L'exposition Manet/Degas du Musée d'Orsay est passionnante (jusqu'au 23 juillet, puis du 24 septembre 2023 au 7 janvier 2024 au Metropolitan Museum of Art de New-York). Elle permet de suivre l'amitié et la rivalité des deux plus grands peintres du XIXe siècle jusqu'en 1883, date de la disparition prématurée d'Edouard Manet à travers vingt séquences que l'on peut suivre grâce aux vingt chapitres d'un excellent catalogue (264 pages, 45 euros, éditions Gallimard) - tels que « L'énigme d'une relation », « Salon et défi des genres », « Au-delà du portrait », « Le cercle Morisot », « Aux courses », « Impressionnismes », « Masculin-féminin » ou encore « Sensibilités politiques », écrit par la conservatrice générale peinture au Musée d'Orsay, Isolde Pludermacher sur lequel je m'arrêterai aujourd'hui.

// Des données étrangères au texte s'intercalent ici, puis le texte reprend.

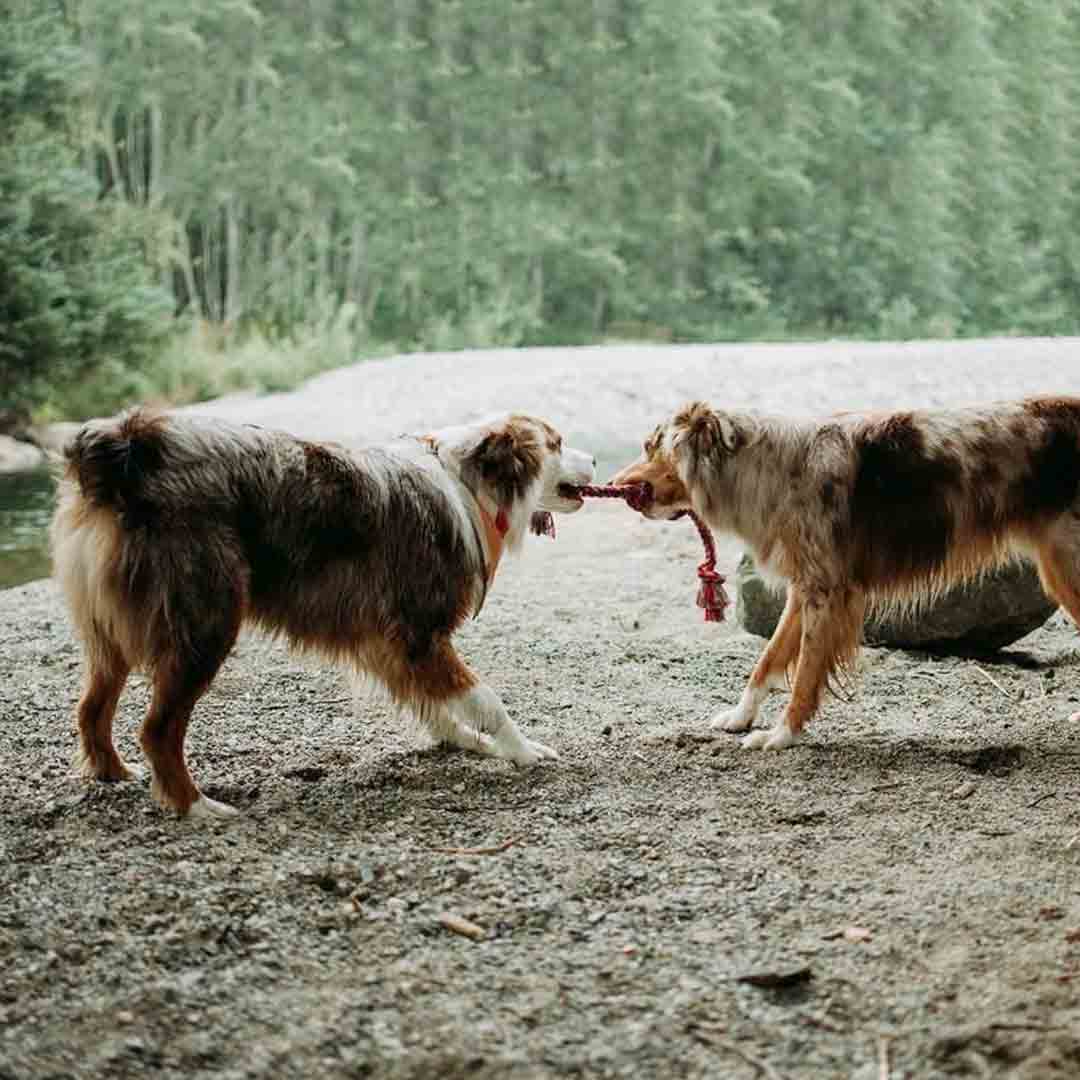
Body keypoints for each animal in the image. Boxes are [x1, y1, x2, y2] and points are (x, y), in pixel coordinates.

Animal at [50, 406, 596, 816]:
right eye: (557, 443)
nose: (594, 458)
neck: (470, 484)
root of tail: (130, 446)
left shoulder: (389, 645)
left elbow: (437, 705)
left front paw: (473, 742)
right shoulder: (418, 633)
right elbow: (485, 699)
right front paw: (521, 750)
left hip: (108, 631)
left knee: (91, 708)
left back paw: (112, 773)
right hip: (205, 622)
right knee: (158, 730)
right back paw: (196, 805)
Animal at [613, 397, 1080, 751]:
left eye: (651, 447)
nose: (615, 484)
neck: (767, 470)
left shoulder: (826, 591)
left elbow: (804, 673)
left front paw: (781, 735)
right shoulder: (805, 587)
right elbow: (768, 660)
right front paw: (741, 716)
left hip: (1064, 569)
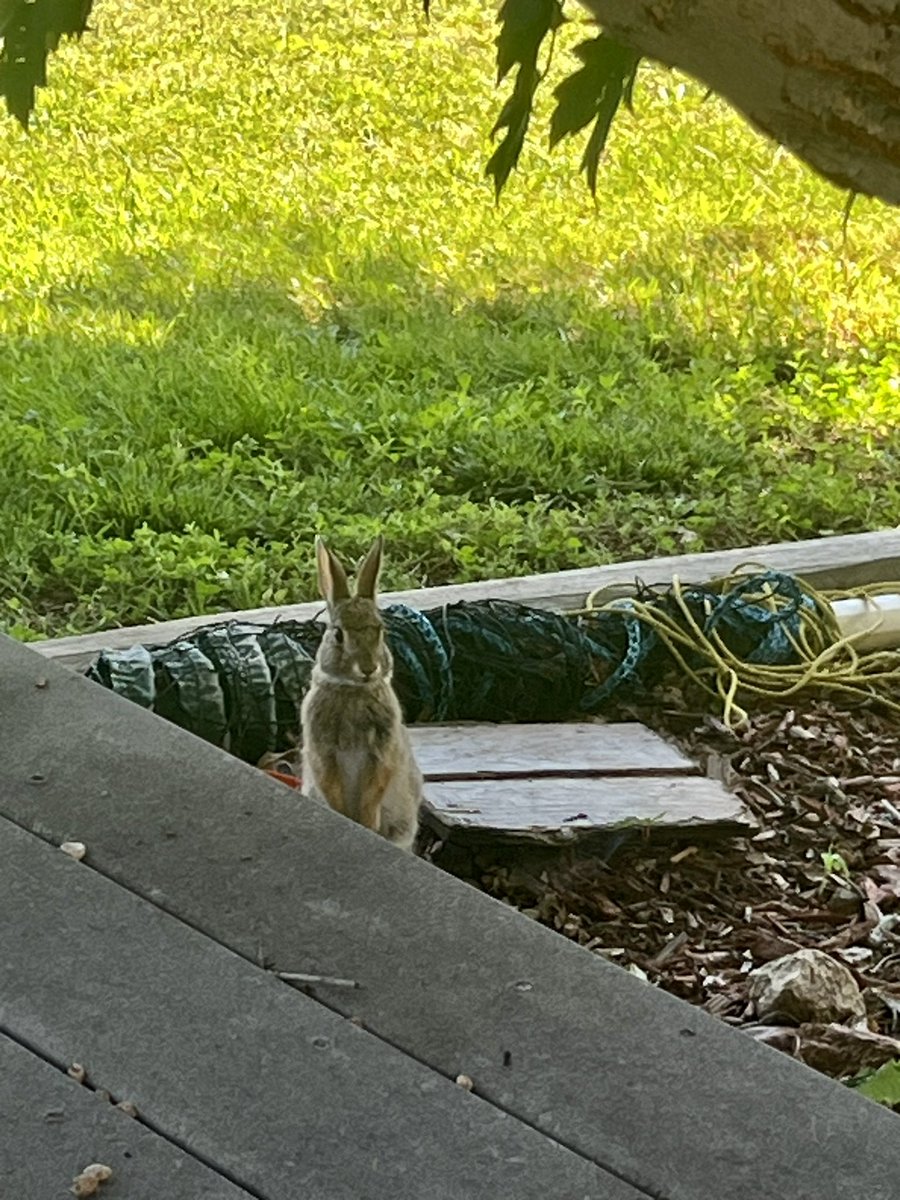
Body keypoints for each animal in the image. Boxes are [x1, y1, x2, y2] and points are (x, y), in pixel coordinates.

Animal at [297, 535, 422, 854]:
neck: (353, 689)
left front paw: (366, 824)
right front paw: (346, 818)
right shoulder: (322, 749)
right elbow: (330, 782)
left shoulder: (383, 750)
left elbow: (375, 787)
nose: (368, 669)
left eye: (380, 630)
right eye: (338, 634)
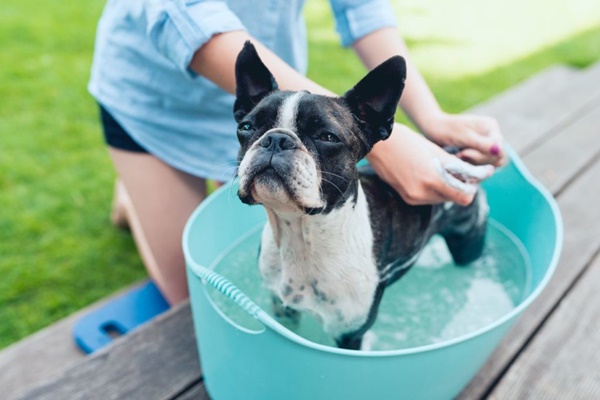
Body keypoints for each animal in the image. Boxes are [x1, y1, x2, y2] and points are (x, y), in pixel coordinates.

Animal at [232, 41, 490, 350]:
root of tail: (451, 154)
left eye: (328, 137)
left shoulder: (349, 333)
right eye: (246, 127)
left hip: (468, 240)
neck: (301, 233)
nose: (276, 139)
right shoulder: (283, 309)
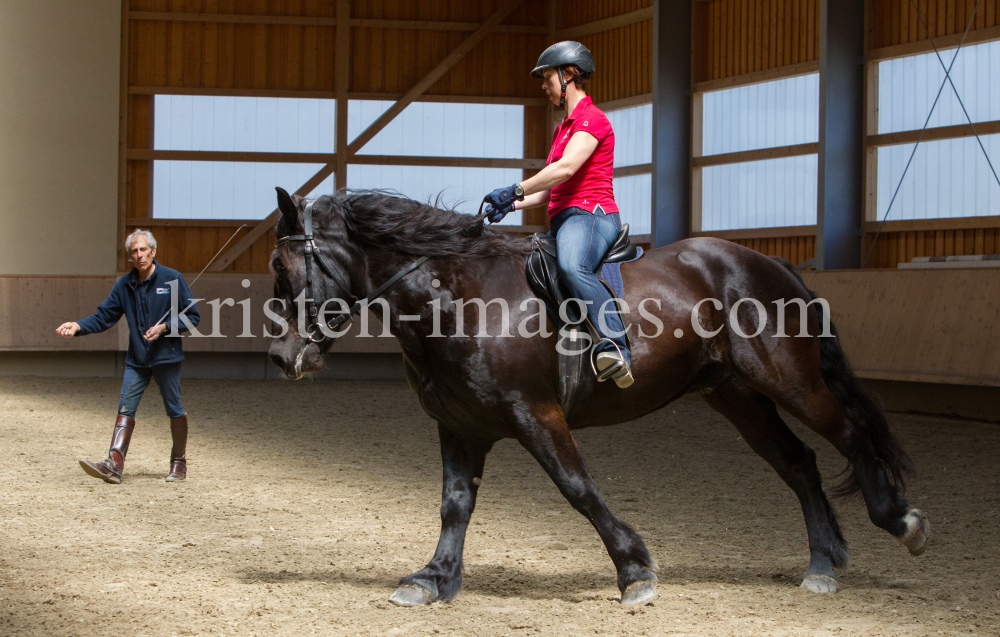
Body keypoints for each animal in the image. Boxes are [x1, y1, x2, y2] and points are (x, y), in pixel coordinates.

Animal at [268, 189, 928, 608]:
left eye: (283, 265)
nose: (280, 358)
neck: (457, 296)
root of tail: (767, 262)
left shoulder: (535, 414)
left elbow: (578, 489)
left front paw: (635, 570)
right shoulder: (459, 425)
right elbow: (454, 505)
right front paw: (433, 579)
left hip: (790, 381)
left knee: (849, 435)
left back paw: (900, 522)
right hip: (737, 397)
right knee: (800, 464)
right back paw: (822, 564)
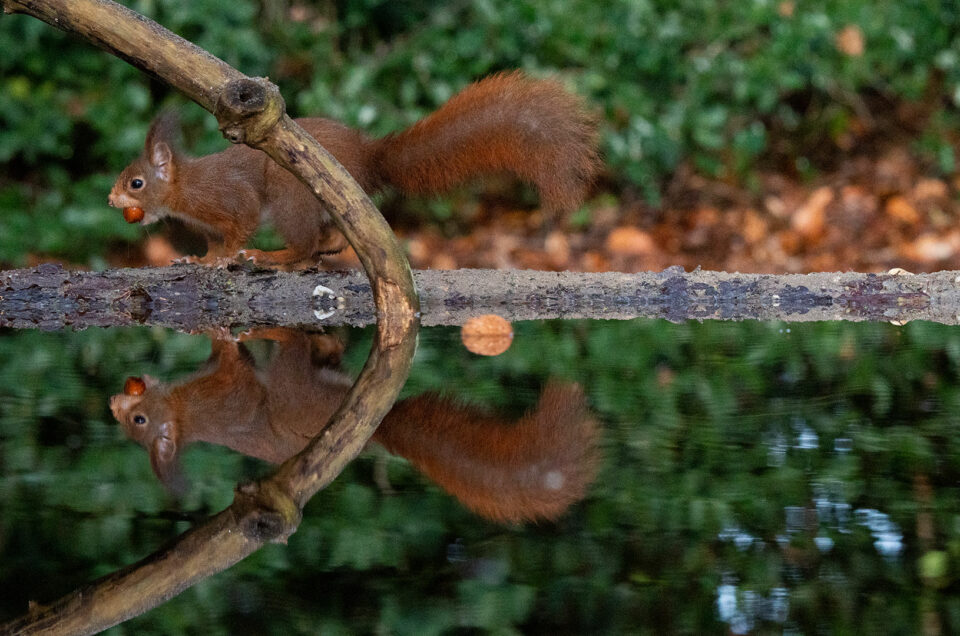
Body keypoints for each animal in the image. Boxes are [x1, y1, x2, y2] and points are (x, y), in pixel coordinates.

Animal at [109, 72, 596, 266]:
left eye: (136, 182)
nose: (112, 199)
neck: (183, 191)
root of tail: (366, 158)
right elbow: (212, 242)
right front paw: (197, 258)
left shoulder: (228, 198)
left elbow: (238, 227)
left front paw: (223, 259)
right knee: (332, 238)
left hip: (290, 194)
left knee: (304, 244)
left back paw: (275, 257)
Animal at [109, 328, 596, 520]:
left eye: (138, 419)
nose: (114, 401)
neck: (184, 409)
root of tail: (374, 425)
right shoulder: (231, 391)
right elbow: (234, 362)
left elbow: (227, 353)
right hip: (293, 388)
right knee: (294, 356)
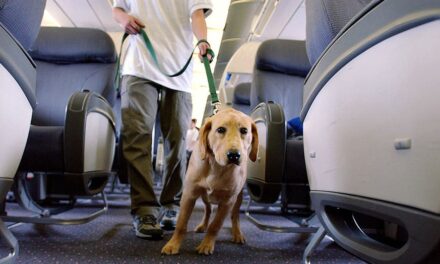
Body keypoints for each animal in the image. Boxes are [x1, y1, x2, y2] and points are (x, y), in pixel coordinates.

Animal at [161, 108, 258, 256]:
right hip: (204, 196)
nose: (234, 155)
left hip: (238, 198)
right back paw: (203, 225)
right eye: (221, 129)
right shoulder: (189, 195)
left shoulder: (228, 202)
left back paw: (237, 233)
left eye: (244, 131)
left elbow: (215, 226)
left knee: (235, 216)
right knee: (208, 209)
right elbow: (181, 224)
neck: (216, 166)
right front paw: (173, 244)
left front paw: (207, 244)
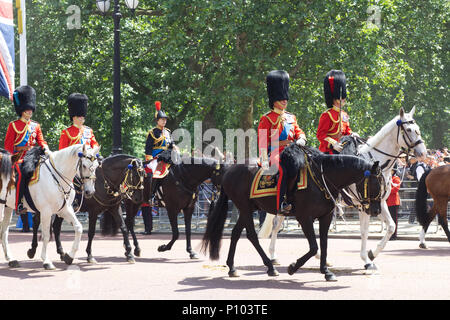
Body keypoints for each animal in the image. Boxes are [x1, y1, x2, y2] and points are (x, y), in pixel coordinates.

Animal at [202, 144, 382, 280]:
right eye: (375, 184)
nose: (376, 210)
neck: (321, 177)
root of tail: (230, 169)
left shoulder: (326, 217)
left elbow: (324, 244)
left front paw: (326, 271)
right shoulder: (304, 218)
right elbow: (314, 247)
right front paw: (293, 267)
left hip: (248, 209)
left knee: (236, 234)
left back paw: (233, 267)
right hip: (245, 208)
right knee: (252, 235)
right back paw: (270, 266)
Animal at [258, 107, 428, 270]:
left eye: (418, 128)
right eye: (409, 129)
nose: (423, 153)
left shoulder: (379, 203)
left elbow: (391, 226)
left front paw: (372, 253)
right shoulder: (363, 205)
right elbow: (364, 231)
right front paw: (366, 260)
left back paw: (320, 259)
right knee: (276, 225)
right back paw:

Manet et Degas étaient tous deux les aînés de familles de grands bourgeois. Or Edouard Manet était un républicain convaincu, dont la plus grande partie de l'oeuvre est en réaction avec les évènements de l'actualité. Degas, au contraire, peut être qualifié de conservateur. Leurs sensibilités respectives sont marquées par la manière dont leurs grands-pères paternels ont traversé la Révolution française. Clément Manet avait eu des liens amicaux avec d'importants personnages de la Révolution alors qu'Hilaire Degas fut menacé pendant la Terreur pour « agiotage sur les blés » et avait fui à Naples où il avait fondé une banque à son nom. Plus tard, le jeune Manet, pilotin sur un navire de commerce, avait été scandalisé par la pratique de l'esclavage au Brésil, alors que Degas, visiteur en Louisiane d'un oncle négociant en coton, n'avait nullement été choqué par le même système économique. Si bien que dans la salle « Sensibilités politiques », le contraste est fort entre Un bureau de coton à la Nouvelle Orléans (huile sur toile 1873), musée des Beaux-Arts de Pau par Degas, et Le Combat du Kearsarge et de l'Alabama (huile sur toile, 1864 Philadelphia Museum of Art), par Manet. Degas peignait un paisible négociant (son oncle) et Manet frémissait d'enthousiasme en décrivant la victoire du nordiste sur l'esclavagiste au large de Cherbourg.
Napoléon III, honni par Manet, avait déclenché une opération militaire au Mexique en 1861 pour y installer sur le trône impérial l'archiduc Maximilien, frère de l'empereur d'Autriche. Les troupes françaises subissent de lourdes pertes face à la rébellion républicaine conduite par Benito Juàrez soutenue par les Etats-Unis. Napoléon III juge prudent de rapatrier son armée et abandonne Maximilien encerclé dans Queretaro. Ce dernier sera fusillé avec deux de ses généraux le 19 juin 1867 à la grande émotion de Manet qui entreprend de décrire la scène dans plusieurs oeuvres dont certaines sont présentes à l'exposition. Le peintre a doté les soldats de Juàrez d'uniformes proches des uniformes français, et le sergent qui prépare son fusil pour donner le coup de grâce a les traits de Napoléon III. Le scandale étant certain, le tableau est refusé par le jury du Salon, là où un vaste public aurait vu le témoignage politique sur le lâche comportement de l'empereur des français. Degas, lui, n'avait pas traité un tel sujet, et de toute façon n'exposait jamais au Salon. En revanche, après la mort de Manet, il racheta les morceaux de la deuxième version (Manet l'avait découpée). La première version, prêtée par la Kunsthalle de Mannheim est à Orsay dont elle est une des vedettes de l'exposition.